- _PROBLEMA A RESOLVER_
Devuelve las líneas de todas las entradas sin ninguna modificación.

- _ENTRADAS DEL EJERCICIO_
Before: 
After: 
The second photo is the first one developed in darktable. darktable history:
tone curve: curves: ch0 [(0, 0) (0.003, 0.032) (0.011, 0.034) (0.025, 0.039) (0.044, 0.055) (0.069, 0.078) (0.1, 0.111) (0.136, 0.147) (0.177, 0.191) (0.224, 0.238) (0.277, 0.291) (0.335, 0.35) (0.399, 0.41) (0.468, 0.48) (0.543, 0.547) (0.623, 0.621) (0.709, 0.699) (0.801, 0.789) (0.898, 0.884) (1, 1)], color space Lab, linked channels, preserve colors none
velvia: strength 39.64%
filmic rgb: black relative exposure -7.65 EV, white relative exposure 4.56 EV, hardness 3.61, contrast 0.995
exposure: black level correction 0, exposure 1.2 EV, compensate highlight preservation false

- _RESPUESTA_
Before: 
After: 
The second photo is the first one developed in darktable. darktable history:
tone curve: curves: ch0 [(0, 0) (0.003, 0.032) (0.011, 0.034) (0.025, 0.039) (0.044, 0.055) (0.069, 0.078) (0.1, 0.111) (0.136, 0.147) (0.177, 0.191) (0.224, 0.238) (0.277, 0.291) (0.335, 0.35) (0.399, 0.41) (0.468, 0.48) (0.543, 0.547) (0.623, 0.621) (0.709, 0.699) (0.801, 0.789) (0.898, 0.884) (1, 1)], color space Lab, linked channels, preserve colors none
velvia: strength 39.64%
filmic rgb: black relative exposure -7.65 EV, white relative exposure 4.56 EV, hardness 3.61, contrast 0.995
exposure: black level correction 0, exposure 1.2 EV, compensate highlight preservation false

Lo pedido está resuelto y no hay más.